I remember the very first American Rental Association trade show I attended back in 1990. I don't recall specifically what city it was in or what the attendance was like but it seemed to be a bit below the expectations of some of the manufacturers. One of my assignments was to go around and ask vendors how the show was, and after about a half dozen responses that the attendance was less than hoped for but the quality of interest was good, recited in kind of a politically correct smiling tone, I was getting bored until I came to an aerial booth and was introduced to a dark-haired man who shook my hand with a bored smirk and told me the show was, well, it was a four-letter word our editorial policy prevents me from printing. He went on to add that the show organizers at that time had their collective heads in a place I can't mention.

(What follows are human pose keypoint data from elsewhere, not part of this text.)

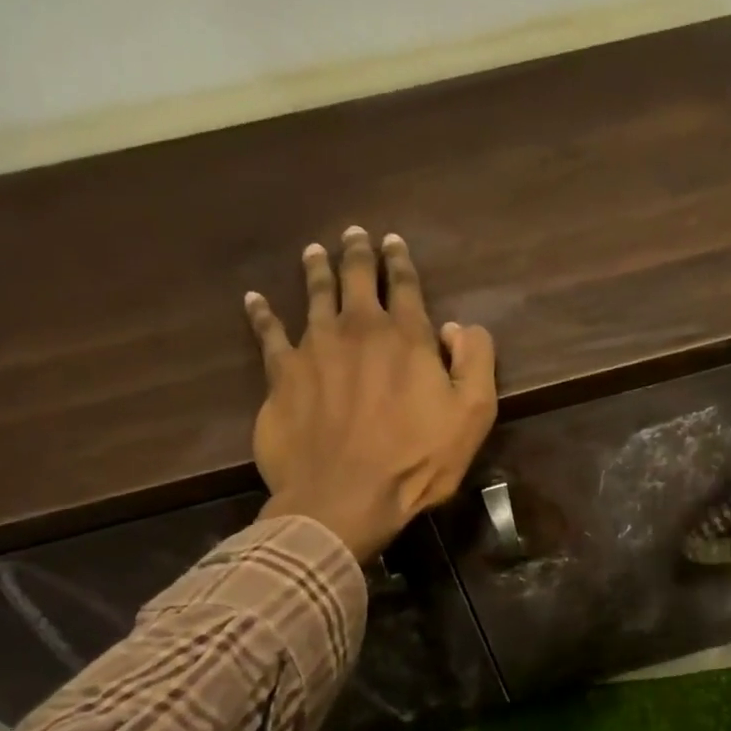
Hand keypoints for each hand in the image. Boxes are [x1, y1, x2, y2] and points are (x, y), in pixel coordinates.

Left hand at [245, 227, 497, 562]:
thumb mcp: (473, 414)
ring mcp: (314, 349)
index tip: (394, 242)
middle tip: (354, 234)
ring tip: (315, 251)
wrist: (343, 497)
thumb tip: (460, 327)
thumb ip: (475, 361)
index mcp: (406, 337)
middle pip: (356, 279)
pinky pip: (268, 334)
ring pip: (314, 296)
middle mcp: (358, 330)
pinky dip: (262, 314)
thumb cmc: (416, 460)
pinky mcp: (281, 375)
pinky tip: (254, 299)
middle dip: (357, 253)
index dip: (400, 261)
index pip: (404, 286)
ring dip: (316, 270)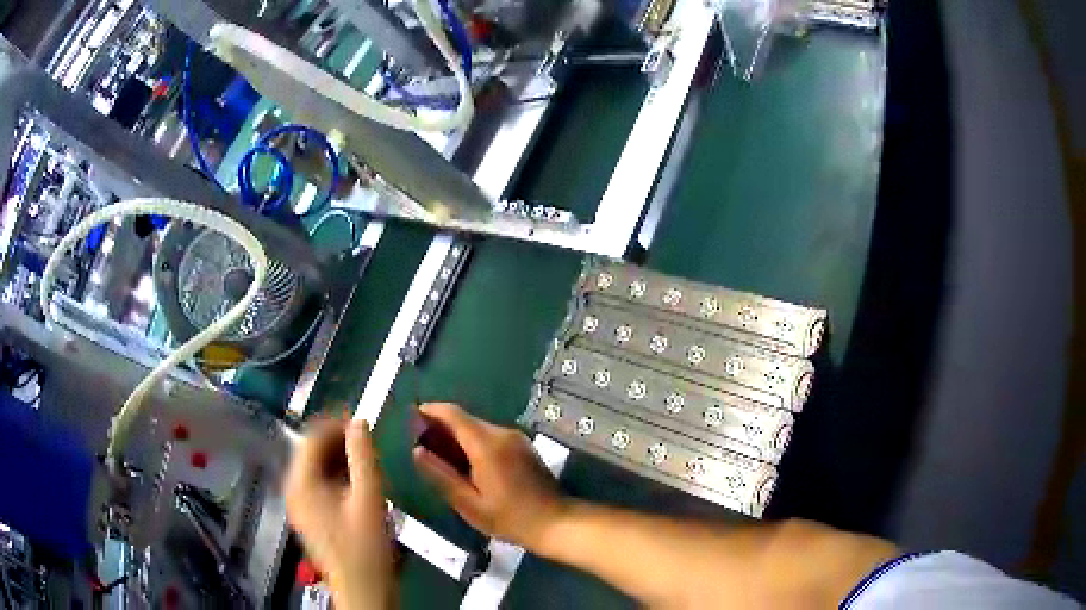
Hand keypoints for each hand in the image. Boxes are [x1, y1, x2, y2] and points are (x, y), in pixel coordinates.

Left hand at [284, 419, 394, 608]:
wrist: (363, 589)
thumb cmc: (366, 546)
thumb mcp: (369, 498)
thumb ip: (363, 457)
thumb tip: (360, 423)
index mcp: (301, 482)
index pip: (311, 437)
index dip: (336, 424)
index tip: (362, 423)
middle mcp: (293, 489)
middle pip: (311, 452)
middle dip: (339, 442)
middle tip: (368, 443)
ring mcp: (299, 505)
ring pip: (316, 468)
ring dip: (339, 459)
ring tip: (367, 462)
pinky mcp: (310, 516)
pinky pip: (319, 485)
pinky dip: (337, 477)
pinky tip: (358, 484)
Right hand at [412, 403, 567, 550]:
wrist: (555, 522)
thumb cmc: (509, 518)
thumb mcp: (468, 503)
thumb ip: (440, 475)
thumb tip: (417, 451)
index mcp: (486, 444)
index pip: (453, 414)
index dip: (430, 411)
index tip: (412, 418)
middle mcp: (502, 433)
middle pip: (465, 420)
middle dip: (441, 427)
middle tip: (423, 446)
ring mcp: (516, 438)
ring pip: (478, 428)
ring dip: (458, 436)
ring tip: (441, 459)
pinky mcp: (523, 446)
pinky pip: (491, 436)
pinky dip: (474, 443)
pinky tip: (467, 465)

After a couple of minutes of this, Frank Scarborough then asked me how I was, invited me to sit down and for the next 15 or 20 minutes taught me a lot about the aerial rental industry that I would come to find fascinating over the years. I soon learned that Frank was far from the dour, negative person he seemed at the beginning of that conversation, but was a warm, gracious and hospitable individual who generally lived up to his first name, never being afraid to tell it like he felt it. His first name described his nature well — he was frank, candid and not afraid to be critical of things he felt were wrong. He wrote a number of guest columns for RER over the years — some under the moniker of “Frankly Speaking” — and he wasn't afraid to be critical of people and companies and trends in the industry he didn't agree with. One of the things I learned about Frank was that he was just as likely to turn the criticism on himself.
When I learned, much to my surprise, that Frank died last week of a massive stroke at the too-young age of 62 -- please see our obit at http://rermag.com/trends_analysis/headlinenews/aerial-executive-frank-scarborough-dies-070910/-- a lot of memories came back. Sitting and drinking a beer with him after touring UpRight's Selma, Calif., factory in 100-degree heat. Later touring Snorkel's plant in Elwood, Kan., after he almost single-handedly resurrected that company when it had been left on the scrap heap, I remember how proud he was of its resumed growth. Gaining the backing of local businessman Al Havlin and bringing back Snorkel stalwarts Bob Buehler and others, Scarborough was proud of the fact that they were supporting the long-running Snorkel brand and bringing back a lot of people to work in a small community that didn't have a lot of other employment options.
My bet is that if Frank read this he would tell me I'm giving him way too much credit and that he was just in it because he had to do something for a living, right? Say whatever you want, Frank. A lot of people remember you and will miss your crusty, candid New York voice, and the fact you'd go a long way to make sure your customers were taken care of properly. They broke the mold when they made this guy and a lot of people will miss him.